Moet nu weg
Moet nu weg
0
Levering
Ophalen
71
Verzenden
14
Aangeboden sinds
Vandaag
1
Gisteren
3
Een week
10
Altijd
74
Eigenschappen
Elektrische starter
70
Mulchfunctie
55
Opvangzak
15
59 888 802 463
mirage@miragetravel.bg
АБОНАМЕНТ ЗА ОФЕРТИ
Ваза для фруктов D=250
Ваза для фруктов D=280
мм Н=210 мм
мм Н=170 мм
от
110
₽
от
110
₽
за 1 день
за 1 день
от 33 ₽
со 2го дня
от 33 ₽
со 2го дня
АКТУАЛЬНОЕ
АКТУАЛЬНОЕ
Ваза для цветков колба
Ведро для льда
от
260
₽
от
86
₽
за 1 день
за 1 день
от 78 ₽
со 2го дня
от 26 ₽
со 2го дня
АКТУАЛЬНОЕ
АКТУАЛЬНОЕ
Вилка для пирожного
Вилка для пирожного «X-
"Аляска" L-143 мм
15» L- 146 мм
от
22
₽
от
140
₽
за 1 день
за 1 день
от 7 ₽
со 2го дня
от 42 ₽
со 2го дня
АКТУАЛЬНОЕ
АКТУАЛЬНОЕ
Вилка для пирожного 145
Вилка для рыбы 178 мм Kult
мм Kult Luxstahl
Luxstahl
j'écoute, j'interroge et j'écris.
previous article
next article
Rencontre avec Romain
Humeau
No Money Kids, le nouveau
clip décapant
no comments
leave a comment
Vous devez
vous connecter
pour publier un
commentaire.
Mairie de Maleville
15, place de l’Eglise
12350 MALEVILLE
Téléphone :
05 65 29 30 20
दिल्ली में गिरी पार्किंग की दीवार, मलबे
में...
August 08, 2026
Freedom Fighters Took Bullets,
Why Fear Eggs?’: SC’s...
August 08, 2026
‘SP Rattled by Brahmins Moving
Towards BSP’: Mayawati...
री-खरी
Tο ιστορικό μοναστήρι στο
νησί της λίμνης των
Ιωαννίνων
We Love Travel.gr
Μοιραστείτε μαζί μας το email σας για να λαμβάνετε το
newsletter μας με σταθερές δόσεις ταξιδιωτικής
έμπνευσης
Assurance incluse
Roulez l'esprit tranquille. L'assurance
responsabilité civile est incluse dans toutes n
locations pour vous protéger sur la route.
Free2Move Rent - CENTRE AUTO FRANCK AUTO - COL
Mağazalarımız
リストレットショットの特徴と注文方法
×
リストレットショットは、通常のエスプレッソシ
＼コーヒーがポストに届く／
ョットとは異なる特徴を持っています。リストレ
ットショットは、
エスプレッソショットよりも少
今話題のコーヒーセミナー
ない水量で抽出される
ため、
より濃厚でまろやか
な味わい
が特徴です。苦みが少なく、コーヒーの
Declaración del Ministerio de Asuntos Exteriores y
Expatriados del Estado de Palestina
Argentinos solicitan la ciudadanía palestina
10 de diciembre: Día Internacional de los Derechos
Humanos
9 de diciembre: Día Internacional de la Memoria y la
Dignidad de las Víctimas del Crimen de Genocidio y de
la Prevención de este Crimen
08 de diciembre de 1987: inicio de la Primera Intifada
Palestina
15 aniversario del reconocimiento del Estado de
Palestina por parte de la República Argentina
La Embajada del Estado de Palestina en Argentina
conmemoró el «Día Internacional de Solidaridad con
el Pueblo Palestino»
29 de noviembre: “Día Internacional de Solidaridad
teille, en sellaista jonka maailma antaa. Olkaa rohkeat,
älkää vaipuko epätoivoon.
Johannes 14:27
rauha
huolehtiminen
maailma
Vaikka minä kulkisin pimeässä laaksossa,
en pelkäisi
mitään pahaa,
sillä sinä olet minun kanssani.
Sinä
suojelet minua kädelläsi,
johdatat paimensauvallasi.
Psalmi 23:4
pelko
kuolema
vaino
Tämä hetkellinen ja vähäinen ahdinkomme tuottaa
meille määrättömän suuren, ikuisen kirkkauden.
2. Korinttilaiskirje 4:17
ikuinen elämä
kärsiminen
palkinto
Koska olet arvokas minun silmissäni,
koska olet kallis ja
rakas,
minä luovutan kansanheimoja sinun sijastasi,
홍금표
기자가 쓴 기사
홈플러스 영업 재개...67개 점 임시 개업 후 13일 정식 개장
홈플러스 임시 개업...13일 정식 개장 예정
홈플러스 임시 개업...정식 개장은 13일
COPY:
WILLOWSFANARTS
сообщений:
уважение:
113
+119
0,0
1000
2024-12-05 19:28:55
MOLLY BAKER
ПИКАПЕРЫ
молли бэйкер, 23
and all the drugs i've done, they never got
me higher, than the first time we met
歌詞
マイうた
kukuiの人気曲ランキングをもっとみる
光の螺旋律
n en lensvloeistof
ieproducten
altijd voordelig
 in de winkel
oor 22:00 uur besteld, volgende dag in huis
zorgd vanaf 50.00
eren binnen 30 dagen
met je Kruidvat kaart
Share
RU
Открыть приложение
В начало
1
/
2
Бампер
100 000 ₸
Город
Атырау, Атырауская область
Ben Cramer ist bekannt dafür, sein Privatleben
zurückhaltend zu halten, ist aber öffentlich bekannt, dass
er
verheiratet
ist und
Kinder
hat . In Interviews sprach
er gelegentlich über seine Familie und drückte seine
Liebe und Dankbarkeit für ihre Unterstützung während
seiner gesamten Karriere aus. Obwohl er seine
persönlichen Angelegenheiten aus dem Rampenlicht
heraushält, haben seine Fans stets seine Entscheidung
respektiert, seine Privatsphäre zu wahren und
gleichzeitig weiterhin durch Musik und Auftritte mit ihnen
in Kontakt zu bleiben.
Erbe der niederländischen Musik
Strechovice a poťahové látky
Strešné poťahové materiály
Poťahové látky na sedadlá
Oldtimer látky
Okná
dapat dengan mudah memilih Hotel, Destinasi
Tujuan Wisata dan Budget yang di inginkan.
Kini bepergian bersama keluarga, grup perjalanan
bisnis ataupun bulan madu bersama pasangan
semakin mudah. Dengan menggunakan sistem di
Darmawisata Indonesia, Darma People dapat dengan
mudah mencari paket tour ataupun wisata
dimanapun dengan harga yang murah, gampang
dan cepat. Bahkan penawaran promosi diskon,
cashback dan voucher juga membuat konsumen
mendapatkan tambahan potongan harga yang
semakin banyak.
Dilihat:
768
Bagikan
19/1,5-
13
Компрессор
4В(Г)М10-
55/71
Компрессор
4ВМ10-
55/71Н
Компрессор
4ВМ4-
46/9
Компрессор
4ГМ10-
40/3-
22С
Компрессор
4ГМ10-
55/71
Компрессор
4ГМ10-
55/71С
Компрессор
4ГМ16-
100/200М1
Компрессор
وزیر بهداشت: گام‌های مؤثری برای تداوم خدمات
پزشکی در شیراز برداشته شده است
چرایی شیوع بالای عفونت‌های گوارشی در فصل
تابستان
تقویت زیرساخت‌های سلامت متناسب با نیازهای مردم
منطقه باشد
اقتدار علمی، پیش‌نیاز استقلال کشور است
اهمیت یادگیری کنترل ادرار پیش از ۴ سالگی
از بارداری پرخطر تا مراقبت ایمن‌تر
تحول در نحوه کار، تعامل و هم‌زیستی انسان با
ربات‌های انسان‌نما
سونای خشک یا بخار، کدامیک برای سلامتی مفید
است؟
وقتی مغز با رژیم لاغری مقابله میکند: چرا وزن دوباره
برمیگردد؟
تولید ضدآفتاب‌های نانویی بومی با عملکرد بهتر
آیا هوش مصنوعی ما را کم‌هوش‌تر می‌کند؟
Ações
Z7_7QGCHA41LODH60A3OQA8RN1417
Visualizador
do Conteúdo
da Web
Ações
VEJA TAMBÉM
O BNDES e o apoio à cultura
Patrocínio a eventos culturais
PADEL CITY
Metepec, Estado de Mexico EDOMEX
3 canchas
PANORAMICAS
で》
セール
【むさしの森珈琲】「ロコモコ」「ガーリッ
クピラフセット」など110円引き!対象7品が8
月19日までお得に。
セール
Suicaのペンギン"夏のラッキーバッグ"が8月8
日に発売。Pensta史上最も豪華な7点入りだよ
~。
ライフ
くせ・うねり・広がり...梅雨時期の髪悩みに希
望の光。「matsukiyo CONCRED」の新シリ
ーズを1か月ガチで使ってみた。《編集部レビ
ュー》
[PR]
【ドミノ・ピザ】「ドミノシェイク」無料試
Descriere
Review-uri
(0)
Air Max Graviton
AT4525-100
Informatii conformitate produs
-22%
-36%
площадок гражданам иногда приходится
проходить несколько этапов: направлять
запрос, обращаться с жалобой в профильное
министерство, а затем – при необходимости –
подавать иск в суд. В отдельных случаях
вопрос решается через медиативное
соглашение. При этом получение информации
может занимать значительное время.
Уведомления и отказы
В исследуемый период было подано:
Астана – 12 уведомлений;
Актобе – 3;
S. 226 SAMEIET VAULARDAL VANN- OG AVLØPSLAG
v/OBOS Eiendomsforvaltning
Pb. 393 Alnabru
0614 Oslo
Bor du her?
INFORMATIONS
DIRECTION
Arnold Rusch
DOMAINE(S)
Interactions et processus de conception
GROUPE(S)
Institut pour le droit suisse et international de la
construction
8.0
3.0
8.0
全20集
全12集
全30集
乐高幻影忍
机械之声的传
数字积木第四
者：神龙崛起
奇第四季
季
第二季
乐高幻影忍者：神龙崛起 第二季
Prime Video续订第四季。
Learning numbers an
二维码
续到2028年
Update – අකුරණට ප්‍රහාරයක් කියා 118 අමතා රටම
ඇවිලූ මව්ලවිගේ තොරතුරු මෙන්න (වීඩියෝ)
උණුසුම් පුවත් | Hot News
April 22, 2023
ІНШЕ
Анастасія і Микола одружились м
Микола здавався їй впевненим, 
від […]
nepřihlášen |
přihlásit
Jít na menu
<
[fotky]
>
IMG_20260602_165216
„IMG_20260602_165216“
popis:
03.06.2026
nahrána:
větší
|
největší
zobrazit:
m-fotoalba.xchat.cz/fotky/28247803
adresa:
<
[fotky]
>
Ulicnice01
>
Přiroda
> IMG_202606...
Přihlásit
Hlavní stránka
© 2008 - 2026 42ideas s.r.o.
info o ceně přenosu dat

● ● ● ●

About this exercise
Show each line of the listing that contains the string "Микола", treating uppercase and lowercase letters as different.

Expected answer
Анастасія і Микола одружились м
Микола здавався їй впевненим, 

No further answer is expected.